### ENTRIES SUPPLIED
============================================================
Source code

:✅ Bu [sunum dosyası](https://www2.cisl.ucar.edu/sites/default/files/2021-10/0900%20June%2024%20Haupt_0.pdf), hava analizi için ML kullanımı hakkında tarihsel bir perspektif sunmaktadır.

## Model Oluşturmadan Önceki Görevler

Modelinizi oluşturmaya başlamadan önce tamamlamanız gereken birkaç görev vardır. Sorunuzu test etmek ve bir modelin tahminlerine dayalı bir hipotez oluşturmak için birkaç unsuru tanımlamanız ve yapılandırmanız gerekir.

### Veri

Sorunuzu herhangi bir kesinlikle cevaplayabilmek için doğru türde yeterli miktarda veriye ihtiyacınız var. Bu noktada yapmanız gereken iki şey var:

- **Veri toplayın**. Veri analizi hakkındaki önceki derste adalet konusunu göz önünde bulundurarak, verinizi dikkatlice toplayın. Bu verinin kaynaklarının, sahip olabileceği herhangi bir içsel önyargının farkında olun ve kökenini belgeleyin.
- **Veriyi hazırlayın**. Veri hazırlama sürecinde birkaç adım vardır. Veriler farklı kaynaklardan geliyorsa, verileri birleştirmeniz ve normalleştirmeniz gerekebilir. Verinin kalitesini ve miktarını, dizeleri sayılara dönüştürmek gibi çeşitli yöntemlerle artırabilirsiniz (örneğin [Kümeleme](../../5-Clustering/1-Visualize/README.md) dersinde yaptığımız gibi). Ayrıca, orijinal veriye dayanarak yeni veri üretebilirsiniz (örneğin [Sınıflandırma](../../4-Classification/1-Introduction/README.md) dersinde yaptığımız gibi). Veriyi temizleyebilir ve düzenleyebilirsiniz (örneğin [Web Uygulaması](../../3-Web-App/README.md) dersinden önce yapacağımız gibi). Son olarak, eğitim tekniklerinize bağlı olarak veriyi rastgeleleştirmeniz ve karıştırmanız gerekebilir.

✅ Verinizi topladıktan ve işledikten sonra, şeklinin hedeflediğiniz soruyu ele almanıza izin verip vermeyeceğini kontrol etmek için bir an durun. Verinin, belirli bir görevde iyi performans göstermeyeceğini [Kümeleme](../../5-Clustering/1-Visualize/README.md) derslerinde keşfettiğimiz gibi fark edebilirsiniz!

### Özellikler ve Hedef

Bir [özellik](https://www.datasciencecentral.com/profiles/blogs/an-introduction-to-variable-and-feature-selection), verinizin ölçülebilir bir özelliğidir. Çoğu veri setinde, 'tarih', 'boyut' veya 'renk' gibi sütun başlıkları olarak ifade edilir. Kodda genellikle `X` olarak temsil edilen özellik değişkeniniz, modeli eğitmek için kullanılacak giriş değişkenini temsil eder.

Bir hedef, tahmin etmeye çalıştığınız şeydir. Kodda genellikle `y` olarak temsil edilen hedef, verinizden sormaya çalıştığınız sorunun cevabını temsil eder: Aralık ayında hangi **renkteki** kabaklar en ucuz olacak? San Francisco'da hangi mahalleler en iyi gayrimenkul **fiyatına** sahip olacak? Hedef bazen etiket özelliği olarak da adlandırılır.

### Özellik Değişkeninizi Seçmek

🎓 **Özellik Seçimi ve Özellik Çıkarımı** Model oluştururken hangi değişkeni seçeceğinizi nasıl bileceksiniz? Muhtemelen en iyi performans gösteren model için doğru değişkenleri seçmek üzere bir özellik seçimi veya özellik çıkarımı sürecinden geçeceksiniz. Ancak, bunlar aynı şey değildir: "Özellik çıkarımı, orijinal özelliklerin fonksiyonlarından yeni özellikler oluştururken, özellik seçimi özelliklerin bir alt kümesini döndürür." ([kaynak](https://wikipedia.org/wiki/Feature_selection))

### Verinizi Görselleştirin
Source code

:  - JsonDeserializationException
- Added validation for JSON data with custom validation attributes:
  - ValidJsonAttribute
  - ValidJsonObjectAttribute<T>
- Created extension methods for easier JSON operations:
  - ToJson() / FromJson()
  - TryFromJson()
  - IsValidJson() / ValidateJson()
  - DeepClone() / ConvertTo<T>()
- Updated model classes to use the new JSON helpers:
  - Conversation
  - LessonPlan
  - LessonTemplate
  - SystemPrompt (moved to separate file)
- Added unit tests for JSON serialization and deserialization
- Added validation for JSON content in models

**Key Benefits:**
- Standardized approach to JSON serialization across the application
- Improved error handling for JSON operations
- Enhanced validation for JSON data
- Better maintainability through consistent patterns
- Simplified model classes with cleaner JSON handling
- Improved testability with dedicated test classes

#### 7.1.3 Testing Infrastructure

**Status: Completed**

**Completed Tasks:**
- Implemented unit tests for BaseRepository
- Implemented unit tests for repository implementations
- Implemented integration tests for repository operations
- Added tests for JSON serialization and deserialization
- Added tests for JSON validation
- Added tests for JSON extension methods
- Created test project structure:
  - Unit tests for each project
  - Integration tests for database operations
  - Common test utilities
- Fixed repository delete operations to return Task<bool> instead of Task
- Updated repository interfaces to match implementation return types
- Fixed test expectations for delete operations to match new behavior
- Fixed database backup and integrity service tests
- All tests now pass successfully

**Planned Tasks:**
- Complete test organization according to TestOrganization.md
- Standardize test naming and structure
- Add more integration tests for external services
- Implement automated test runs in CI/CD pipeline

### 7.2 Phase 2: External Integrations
============================================================
### WHAT TO WORK ON
Across the data above, count every line with "database" in it and write only the total.

### EXERCISE RESULT
2